I too try to invest and make money. I however do not believe the markets are efficient; that humans are rational; or anything else. I do it because I do not want to lose out sitting on cash. But I know I am frankly gambling and hoping to be slightly more intelligent - or luckier - than the next guy.

I wish the financial sector and the freshwater economists who encouraged them would be as humble.  Oh wait, if they were, they'd have no value proposition, no job and no respect.

Smug bug

I recently got together with two strangers: a charming young boy of maybe 26 with a speech impediment and a self-righteous twat of maybe 26 as well.

The twat, of course, was an economist. Ironically both of them were put in touch with me by their mentor, an economist running a think tank in an emerging economy, who was far humbler than his protege-twat.

We went through the usual stuff one always does with an economist who is sipping Sprite:

1) We just try to "maximize" a function. And that function need not be GDP.
2) If you don't like the system, don't invest.
3) When the recently-turned-banker self-deprecatingly said he didn't really think he was worth what he was for selling bonds: "But that's your marginal productivity and so you deserve it"

Because of these types of people, I have decided to start a new blog. And here is the first entry.

1) You can try to maximize and minimize all you want, and call yourself an economist of any stripe - labor, welfare, social, political - but your science is more "social" than "science". You could do everything you do today and make me gush with warm feelings for your ilk if you simply admitted for one moment that you cannot predict the economy the way I can predict how long it'll take an apple to hit the ground from 10 feet, not even to the flawed Newtonian precision. Instead of proudly declaring other aspects of life - such as social stability, pets and love - irrelevant to your maximizing function, declare it humbly and admit that you cannot model any of those, even though people are trading off between those and "money". Welcome to the real world.
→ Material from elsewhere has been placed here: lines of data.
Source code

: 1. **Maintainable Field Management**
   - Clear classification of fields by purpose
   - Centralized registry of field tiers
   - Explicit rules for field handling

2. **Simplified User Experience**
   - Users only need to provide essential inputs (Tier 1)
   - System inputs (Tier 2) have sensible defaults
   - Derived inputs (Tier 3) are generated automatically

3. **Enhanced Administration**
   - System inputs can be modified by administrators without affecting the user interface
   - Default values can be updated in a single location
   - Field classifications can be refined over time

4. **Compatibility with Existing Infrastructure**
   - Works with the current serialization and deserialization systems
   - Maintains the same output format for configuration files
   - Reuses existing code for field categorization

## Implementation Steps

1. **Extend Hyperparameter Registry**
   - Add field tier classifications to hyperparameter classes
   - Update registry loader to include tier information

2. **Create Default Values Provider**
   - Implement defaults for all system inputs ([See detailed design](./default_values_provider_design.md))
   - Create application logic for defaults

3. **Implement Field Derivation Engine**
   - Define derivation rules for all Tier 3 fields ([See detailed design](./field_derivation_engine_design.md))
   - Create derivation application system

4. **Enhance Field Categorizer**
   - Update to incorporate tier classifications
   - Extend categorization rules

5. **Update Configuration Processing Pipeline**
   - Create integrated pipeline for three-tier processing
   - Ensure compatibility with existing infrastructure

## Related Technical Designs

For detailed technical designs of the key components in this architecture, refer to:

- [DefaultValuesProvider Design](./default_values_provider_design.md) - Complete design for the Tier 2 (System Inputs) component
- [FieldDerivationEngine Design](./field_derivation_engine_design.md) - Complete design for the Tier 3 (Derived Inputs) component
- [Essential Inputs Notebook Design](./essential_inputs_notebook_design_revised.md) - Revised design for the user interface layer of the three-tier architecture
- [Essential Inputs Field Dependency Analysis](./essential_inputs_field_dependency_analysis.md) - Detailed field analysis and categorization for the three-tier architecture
2) I can't take really take my money out of the system, you stupid cunt. (Actually I am largely in cash, but more due to laziness). If it were a gold-backed currency whereby the printers of money cannot continuously debase the currency, I would love to keep my ounce of gold at home. Fiat money and the "desire" of central bankers to keep "moderate inflation" - which is protecting borrowers at the expense of savers - mean I do not have an option but see my money depreciate in the bank or get wiped out every time the system blows up. Also, deflation is not bad, it is only frowned upon because it hurts borrowers and we are so addicted to credit we cannot fathom an alternate world view. And no matter how you trumpet buyer-beware, the fact is that millions of people have no individual control over their money and the securities it is invested in. This is why there is no real challenge to the corporate / managerial plutocracy from shareholders today. Institutions that manage that pension money, your savings, etc, not always maliciously, have destroyed great wealth because they are simply not capable of standing up the way an actual shareholder does. If you invested, you'd do it solely to see returns - you're not going to be paid to invest your own money. They get paid a salary. A big fat one. I can't see the alignment of interest. So please do not tell me to take my money out of the system.

3) Tulips. To everyone who comes up and says a) a banker's salary is a direct result of his productivity and b) the market has judged that his marginal productivity is ___. Please shut them up by pointing out no one really still knows what the productivity of an extra bulb of tulip was but it sure did not stop them from selling their homes to buy one.